- The Washington Times - Friday, June 25, 2004


The economy, weighed down by a bloated trade deficit and higher inflation, grew at a slower pace in the first quarter of the year. The 3.9 percent rate suggested a still-sturdy recovery but raised questions about its strength in the months ahead.

The new reading on the gross domestic product, issued yesterday by the Commerce Department, wasn’t as strong as the 4.4 percent growth rate previously estimated for the January-to-March quarter. It also was slightly slower than the 4.1 percent pace of the final quarter of 2003.

The GDP measures the value of all goods and services produced within the United States.

A main culprit to the downward revision was the yawning trade deficit. That shaved 0.7 percentage point off the first-quarter GDP, which was twice as much as estimated a month ago. Consumers also spent more modestly, and businesses didn’t boost spending to buy equipment and to build inventories as much as previously thought.

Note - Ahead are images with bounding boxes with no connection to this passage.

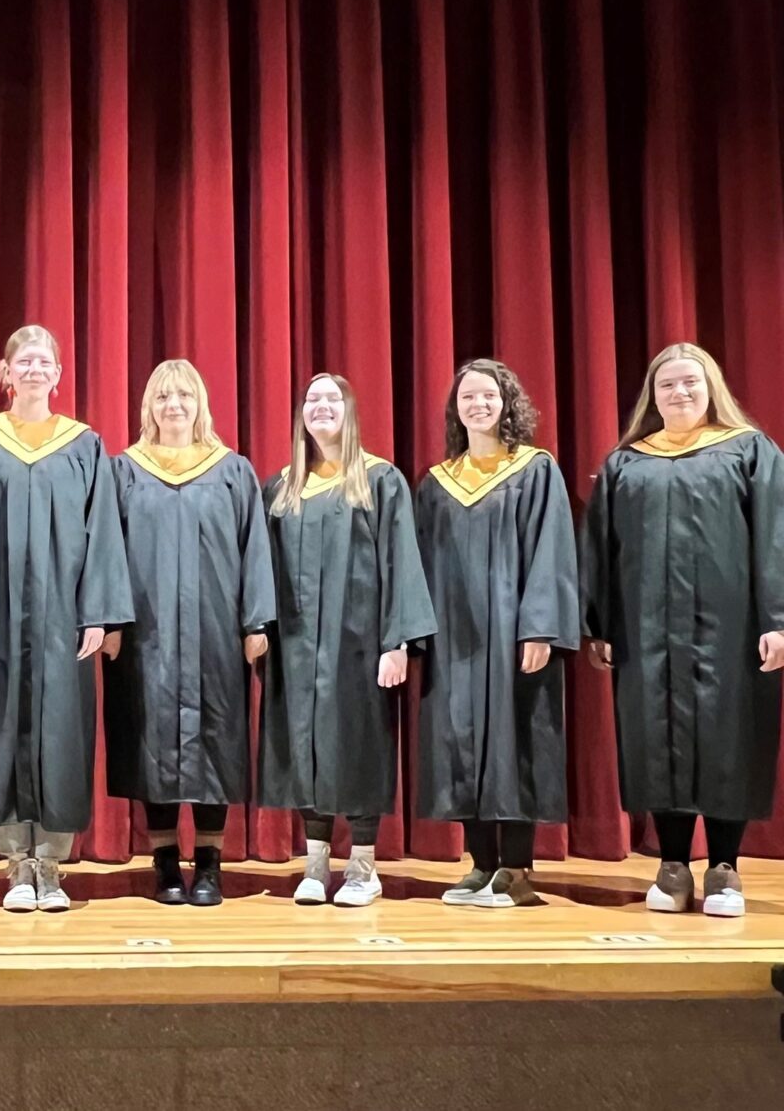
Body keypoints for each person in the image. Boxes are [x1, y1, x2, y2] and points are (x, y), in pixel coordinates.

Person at [582, 343, 784, 918]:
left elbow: (775, 538)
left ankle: (723, 867)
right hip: (646, 629)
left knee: (728, 736)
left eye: (690, 382)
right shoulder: (627, 462)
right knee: (656, 738)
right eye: (667, 384)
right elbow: (601, 549)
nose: (680, 393)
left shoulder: (749, 450)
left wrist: (777, 619)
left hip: (732, 628)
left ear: (710, 387)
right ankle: (672, 865)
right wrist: (600, 625)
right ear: (653, 396)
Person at [0, 324, 133, 913]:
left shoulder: (84, 445)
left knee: (61, 731)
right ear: (6, 373)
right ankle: (15, 864)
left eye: (43, 362)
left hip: (64, 617)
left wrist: (98, 613)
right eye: (23, 361)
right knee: (1, 728)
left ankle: (51, 863)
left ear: (58, 374)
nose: (33, 370)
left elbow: (103, 530)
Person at [102, 359, 275, 906]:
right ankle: (164, 865)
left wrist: (256, 622)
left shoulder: (232, 471)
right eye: (162, 396)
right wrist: (110, 620)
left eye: (183, 395)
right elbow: (106, 550)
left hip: (216, 632)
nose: (173, 405)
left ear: (201, 403)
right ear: (148, 408)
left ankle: (208, 864)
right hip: (145, 632)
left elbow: (255, 548)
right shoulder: (124, 470)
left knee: (214, 742)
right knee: (150, 740)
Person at [261, 373, 435, 907]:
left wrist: (397, 642)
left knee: (359, 745)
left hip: (360, 643)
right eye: (311, 399)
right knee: (304, 746)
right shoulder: (282, 487)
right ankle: (315, 864)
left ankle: (362, 867)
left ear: (350, 411)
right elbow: (263, 570)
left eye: (332, 398)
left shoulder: (379, 481)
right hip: (296, 645)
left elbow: (401, 560)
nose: (321, 406)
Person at [414, 360, 580, 908]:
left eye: (488, 395)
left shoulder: (535, 469)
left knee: (517, 739)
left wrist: (540, 628)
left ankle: (516, 868)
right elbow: (419, 564)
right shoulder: (438, 483)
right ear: (455, 409)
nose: (478, 404)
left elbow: (552, 553)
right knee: (461, 742)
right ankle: (481, 863)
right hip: (455, 636)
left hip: (514, 635)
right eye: (467, 397)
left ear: (508, 403)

The 3.9 percent growth rate, while the slowest pace since the second quarter of 2003, was still considered healthy, economists said.

“This is a little bit less momentum than we thought, particularly on the business side,” said Bill Cheney, chief economist at MFC Global Investment Management. “But in the scheme of things, it’s a decent rate of growth.”

In other economic news, sales of previously owned homes climbed in May to a record annual rate of 6.8 million units, a 2.6 percent increase from April’s level, the National Association of Realtors reported. Even with higher mortgage rates, home sales are expected to set records for all of 2004, economists said.

Estimates for economic growth in the April-to-June quarter ranged from a rate of 3.5 percent to just more than 4.5 percent. Even on the low end of that scale, the rate would be sufficient to generate jobs, analysts said.

Growth would be stronger if not for the expectation that higher energy prices will crimp consumer and business spending, they said. Some economists said the lower reading on first-quarter GDP raised questions about business investment and the nation’s trade picture, factors that can affect the vigor of the economy in the months ahead.

“It doesn’t look like investment spending will be all that great in the second half of this year,” said Richard Yamarone, economist at Argus Research Corp. “I think corporate chieftains are a little reluctant to invest.”

Mark Zandi, chief economist at Economy.com, said he was forecasting second-quarter GDP at around a 5 percent growth rate; in light of the first quarter’s downward revision, however, he believes the rate will be closer to 4.5 percent.

Still, with the economy growing solidly, analysts widely expect the Federal Reserve to boost short-term interest rates for the first time in four years when they meet next week. The Fed’s key rate is at a 46-year low of 1 percent. Most economists are forecasting an increase of one-quarter percentage point.

While politicians often don’t like the prospects of higher interest rates, they also want the economy to be kept on an even keel, with low inflation.

An inflation gauge tied to the GDP report showed that core prices, which exclude food and energy, rose at a 2 percent rate in the first quarter, up from a 1.2 percent pace in the fourth quarter. That suggests that inflation, while still low by historical standards, clearly is on the rise.

President Bush and Democratic presidential candidate Sen. John Kerry of Massachusetts, trying to woo voters, have sparred over economic, employment and trade issues. Although the jobs climate is improving, payroll jobs are still down by 1.2 million from where they stood when Mr. Bush took office in January 2001.

Mr. Kerry points to that as evidence that Mr. Bush’s economic policies aren’t working. But Mr. Bush cites a string of monthly job gains as evidence that they are. He credits his tax cuts as a major reason for the economy’s rebound.

In the GDP report, consumer spending in the first quarter rose at a 3.8 percent annual rate. That was down slightly from a 3.9 percent growth rate previously estimated for the quarter but up from a 3.2 percent pace seen in the fourth quarter. Consumers cut back on big-ticket purchases, such as cars and appliances, in the first quarter.

Businesses boosted spending on equipment and software in the first quarter at a rate of 9.2 percent. That was down from a previous estimate and slower than the 14.9 percent growth rate in the fourth quarter.